(Stored data entries)
--------------------------------

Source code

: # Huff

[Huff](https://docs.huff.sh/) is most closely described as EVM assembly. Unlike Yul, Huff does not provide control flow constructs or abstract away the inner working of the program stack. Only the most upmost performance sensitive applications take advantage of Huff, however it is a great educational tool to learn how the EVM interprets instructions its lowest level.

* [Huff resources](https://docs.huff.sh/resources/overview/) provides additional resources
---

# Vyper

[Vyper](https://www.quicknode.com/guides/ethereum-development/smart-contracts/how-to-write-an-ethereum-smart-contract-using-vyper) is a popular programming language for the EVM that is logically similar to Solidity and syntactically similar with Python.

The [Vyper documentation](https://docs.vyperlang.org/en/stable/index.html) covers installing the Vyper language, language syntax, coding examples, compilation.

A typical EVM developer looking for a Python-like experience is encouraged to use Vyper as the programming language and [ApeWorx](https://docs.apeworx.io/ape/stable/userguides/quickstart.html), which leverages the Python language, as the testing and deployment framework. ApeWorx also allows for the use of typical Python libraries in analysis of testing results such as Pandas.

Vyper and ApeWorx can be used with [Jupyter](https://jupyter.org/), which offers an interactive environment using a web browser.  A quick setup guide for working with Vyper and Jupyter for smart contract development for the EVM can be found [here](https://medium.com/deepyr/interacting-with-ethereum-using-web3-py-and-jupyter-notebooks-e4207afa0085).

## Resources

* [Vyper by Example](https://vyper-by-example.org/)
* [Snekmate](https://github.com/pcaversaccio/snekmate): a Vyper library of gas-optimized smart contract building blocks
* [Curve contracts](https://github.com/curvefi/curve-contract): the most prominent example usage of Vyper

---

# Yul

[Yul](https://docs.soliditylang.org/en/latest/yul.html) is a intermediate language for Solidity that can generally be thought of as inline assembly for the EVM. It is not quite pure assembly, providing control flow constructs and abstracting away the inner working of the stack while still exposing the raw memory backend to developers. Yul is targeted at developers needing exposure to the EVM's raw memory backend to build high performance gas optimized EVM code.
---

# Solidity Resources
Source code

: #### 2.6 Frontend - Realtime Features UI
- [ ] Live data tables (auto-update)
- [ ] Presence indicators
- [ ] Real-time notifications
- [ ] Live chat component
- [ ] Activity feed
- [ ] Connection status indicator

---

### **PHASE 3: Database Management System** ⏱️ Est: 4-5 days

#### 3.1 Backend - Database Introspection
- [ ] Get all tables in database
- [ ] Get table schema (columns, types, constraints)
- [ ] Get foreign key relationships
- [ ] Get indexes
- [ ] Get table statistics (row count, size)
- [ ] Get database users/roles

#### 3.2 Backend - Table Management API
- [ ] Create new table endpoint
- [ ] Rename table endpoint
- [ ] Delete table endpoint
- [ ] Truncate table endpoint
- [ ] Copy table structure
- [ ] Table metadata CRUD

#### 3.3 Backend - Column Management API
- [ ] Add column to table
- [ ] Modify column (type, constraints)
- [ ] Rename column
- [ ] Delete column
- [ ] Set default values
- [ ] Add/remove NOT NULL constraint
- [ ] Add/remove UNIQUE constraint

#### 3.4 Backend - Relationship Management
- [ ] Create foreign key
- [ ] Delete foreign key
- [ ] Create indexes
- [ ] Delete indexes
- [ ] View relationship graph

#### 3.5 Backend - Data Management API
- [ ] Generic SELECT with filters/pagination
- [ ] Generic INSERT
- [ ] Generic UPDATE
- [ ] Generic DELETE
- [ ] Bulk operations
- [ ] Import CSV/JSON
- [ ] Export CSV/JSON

--------------------------------

# What you should do:
Copy out each line of the records character for character.

# Task solution:
Source code

: # Huff

[Huff](https://docs.huff.sh/) is most closely described as EVM assembly. Unlike Yul, Huff does not provide control flow constructs or abstract away the inner working of the program stack. Only the most upmost performance sensitive applications take advantage of Huff, however it is a great educational tool to learn how the EVM interprets instructions its lowest level.

* [Huff resources](https://docs.huff.sh/resources/overview/) provides additional resources
---

# Vyper

[Vyper](https://www.quicknode.com/guides/ethereum-development/smart-contracts/how-to-write-an-ethereum-smart-contract-using-vyper) is a popular programming language for the EVM that is logically similar to Solidity and syntactically similar with Python.

The [Vyper documentation](https://docs.vyperlang.org/en/stable/index.html) covers installing the Vyper language, language syntax, coding examples, compilation.

A typical EVM developer looking for a Python-like experience is encouraged to use Vyper as the programming language and [ApeWorx](https://docs.apeworx.io/ape/stable/userguides/quickstart.html), which leverages the Python language, as the testing and deployment framework. ApeWorx also allows for the use of typical Python libraries in analysis of testing results such as Pandas.

Vyper and ApeWorx can be used with [Jupyter](https://jupyter.org/), which offers an interactive environment using a web browser.  A quick setup guide for working with Vyper and Jupyter for smart contract development for the EVM can be found [here](https://medium.com/deepyr/interacting-with-ethereum-using-web3-py-and-jupyter-notebooks-e4207afa0085).

## Resources

* [Vyper by Example](https://vyper-by-example.org/)
* [Snekmate](https://github.com/pcaversaccio/snekmate): a Vyper library of gas-optimized smart contract building blocks
* [Curve contracts](https://github.com/curvefi/curve-contract): the most prominent example usage of Vyper

---

# Yul

[Yul](https://docs.soliditylang.org/en/latest/yul.html) is a intermediate language for Solidity that can generally be thought of as inline assembly for the EVM. It is not quite pure assembly, providing control flow constructs and abstracting away the inner working of the stack while still exposing the raw memory backend to developers. Yul is targeted at developers needing exposure to the EVM's raw memory backend to build high performance gas optimized EVM code.
---

# Solidity Resources
Source code

: #### 2.6 Frontend - Realtime Features UI
- [ ] Live data tables (auto-update)
- [ ] Presence indicators
- [ ] Real-time notifications
- [ ] Live chat component
- [ ] Activity feed
- [ ] Connection status indicator

---

### **PHASE 3: Database Management System** ⏱️ Est: 4-5 days

#### 3.1 Backend - Database Introspection
- [ ] Get all tables in database
- [ ] Get table schema (columns, types, constraints)
- [ ] Get foreign key relationships
- [ ] Get indexes
- [ ] Get table statistics (row count, size)
- [ ] Get database users/roles

#### 3.2 Backend - Table Management API
- [ ] Create new table endpoint
- [ ] Rename table endpoint
- [ ] Delete table endpoint
- [ ] Truncate table endpoint
- [ ] Copy table structure
- [ ] Table metadata CRUD

#### 3.3 Backend - Column Management API
- [ ] Add column to table
- [ ] Modify column (type, constraints)
- [ ] Rename column
- [ ] Delete column
- [ ] Set default values
- [ ] Add/remove NOT NULL constraint
- [ ] Add/remove UNIQUE constraint

#### 3.4 Backend - Relationship Management
- [ ] Create foreign key
- [ ] Delete foreign key
- [ ] Create indexes
- [ ] Delete indexes
- [ ] View relationship graph

#### 3.5 Backend - Data Management API
- [ ] Generic SELECT with filters/pagination
- [ ] Generic INSERT
- [ ] Generic UPDATE
- [ ] Generic DELETE
- [ ] Bulk operations
- [ ] Import CSV/JSON
- [ ] Export CSV/JSON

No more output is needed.